Six employees work out of the company’s office at 247 Broad St., Montoursville, fitting customers with eye glasses and contact lenses.
Steve Kriner, Vision Max owner, said his personnel bring much experience to Vision Max.
A trained optician, Kriner has been working in the eye wear business since 1988.
Vision Max opticians include Shelly Shank, with 25 years experience, and Jim Drake, who can look back on some 40 years in the business.
Opticians fit eyeglasses and contact lenses from prescriptions written by ophthalmologists or optometrists.

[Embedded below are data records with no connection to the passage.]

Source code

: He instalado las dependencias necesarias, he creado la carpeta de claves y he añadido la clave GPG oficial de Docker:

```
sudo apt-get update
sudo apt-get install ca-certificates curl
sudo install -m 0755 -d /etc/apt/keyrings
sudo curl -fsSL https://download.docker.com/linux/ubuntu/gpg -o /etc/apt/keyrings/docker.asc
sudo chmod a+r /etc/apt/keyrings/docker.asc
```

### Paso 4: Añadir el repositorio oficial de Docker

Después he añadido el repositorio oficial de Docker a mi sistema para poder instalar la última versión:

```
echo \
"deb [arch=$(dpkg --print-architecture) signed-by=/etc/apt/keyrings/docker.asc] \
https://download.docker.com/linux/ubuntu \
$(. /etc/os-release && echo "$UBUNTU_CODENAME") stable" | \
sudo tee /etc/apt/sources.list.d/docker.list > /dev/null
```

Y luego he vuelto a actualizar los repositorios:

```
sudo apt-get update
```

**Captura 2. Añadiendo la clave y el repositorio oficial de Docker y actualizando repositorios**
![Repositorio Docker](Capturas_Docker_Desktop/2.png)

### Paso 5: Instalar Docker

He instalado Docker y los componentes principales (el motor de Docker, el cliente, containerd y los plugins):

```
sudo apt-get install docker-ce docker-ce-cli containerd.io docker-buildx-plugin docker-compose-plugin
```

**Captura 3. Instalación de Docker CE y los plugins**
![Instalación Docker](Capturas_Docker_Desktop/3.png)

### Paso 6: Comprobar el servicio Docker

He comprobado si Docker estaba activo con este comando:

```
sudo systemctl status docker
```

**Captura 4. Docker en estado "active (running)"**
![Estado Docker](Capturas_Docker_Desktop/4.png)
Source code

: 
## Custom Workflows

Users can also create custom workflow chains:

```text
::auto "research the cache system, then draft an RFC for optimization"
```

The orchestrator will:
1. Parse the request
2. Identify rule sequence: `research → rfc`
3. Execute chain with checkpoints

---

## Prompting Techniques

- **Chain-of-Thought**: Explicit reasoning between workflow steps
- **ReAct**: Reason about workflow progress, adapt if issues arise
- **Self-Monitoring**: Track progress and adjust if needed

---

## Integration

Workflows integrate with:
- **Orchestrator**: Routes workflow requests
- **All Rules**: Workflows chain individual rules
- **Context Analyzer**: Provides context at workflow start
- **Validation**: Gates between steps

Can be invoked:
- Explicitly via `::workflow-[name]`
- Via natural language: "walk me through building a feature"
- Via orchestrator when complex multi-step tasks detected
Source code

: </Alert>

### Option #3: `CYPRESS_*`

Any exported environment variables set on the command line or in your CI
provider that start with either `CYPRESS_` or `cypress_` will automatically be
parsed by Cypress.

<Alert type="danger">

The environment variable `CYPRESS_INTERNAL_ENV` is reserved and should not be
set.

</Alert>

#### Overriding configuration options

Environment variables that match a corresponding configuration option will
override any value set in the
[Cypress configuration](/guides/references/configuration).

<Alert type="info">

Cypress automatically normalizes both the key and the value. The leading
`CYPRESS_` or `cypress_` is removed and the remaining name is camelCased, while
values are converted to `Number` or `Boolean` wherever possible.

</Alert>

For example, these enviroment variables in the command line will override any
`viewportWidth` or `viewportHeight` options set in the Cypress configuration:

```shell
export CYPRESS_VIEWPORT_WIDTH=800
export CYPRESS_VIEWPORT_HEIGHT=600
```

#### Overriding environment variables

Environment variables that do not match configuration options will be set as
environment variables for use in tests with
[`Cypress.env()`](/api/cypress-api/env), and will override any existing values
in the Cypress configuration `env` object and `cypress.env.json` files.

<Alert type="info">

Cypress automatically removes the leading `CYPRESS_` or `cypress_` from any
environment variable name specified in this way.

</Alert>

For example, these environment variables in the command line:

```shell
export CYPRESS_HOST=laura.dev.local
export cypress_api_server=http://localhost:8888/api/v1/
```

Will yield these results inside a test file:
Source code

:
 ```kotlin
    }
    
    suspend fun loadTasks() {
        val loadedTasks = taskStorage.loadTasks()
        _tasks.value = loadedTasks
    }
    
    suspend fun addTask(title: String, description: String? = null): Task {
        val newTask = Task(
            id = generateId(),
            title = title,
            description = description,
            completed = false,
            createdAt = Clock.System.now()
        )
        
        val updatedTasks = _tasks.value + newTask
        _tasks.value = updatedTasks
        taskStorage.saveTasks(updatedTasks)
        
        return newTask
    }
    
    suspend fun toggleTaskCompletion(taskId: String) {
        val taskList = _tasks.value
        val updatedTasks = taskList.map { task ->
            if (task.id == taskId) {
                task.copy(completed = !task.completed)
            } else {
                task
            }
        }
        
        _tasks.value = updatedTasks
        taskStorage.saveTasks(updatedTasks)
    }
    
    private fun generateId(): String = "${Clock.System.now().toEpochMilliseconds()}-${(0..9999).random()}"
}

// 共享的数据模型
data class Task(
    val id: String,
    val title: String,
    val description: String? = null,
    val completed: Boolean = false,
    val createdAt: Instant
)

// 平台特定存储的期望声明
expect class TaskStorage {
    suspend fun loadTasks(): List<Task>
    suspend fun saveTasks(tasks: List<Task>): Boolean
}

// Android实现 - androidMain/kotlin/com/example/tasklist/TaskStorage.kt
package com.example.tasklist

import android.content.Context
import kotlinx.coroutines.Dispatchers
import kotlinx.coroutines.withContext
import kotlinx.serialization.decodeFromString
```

They can determine specifications of lenses and recommend eyeglass frames, lenses, and lens coatings from prescriptions as well as occupations, habits, and facial features of customers.
But at Vision Max, there’s a bit more offered.
“We make eye glasses here,” Kriner said. “Many national chains are getting away from that.”
Formerly situated in the Loyal Plaza, Kriner moved the business in 2010 to Montoursville.
“The location has been very good for us,” he said. “It was a big decision moving, but it’s worked out for us. And we definitely needed the extra space.”
Kriner’s decision to place the business in a small business plaza built on a slight rise proved to be a good one.
“The land is in a flood plain,” he noted.
In early September 2011, much of the west end of Broad Street was inundated by water from nearby Loyalsock Creek resulting from Tropical Storm Lee, but Vision Max escaped the flooding.
“We missed just one day (of work),” he said.
Most days, of course, Kriner doesn’t have to worry about flooding, but how to best serve his customer base, which at last count numbered about 17,000.
He said good customer service is a big part of his business.
“The thing that makes us different than the chains is we don’t have sales goals,” he said. “We try to get what you need. Our opticians are not on commission. We are by no means high pressure. That has helped us grow.”
Kriner said eyewear often is dictated by one’s personal taste.
“You have people buying different kinds of eye wear,” he said. “Contacts remain very popular, especially with disposable lenses.”
Kriner said there was a time when he wasn’t sure where his business would be.
“Ten years ago they said lasik (surgery) would destroy the eyewear business,” he said.
But not everyone eligible for the surgery is opting for it.
“Generally, people who get lasik are very, very nearsighted,” he said.
And, the surgery remains costly for many people.
Right now, Kriner is coming off one of his busiest times of year.
In August, many students preparing to return to school are in need of new eye wear or prescriptions.
But the very busiest time of year is March, when many people buy eye wear with their tax refunds, he said.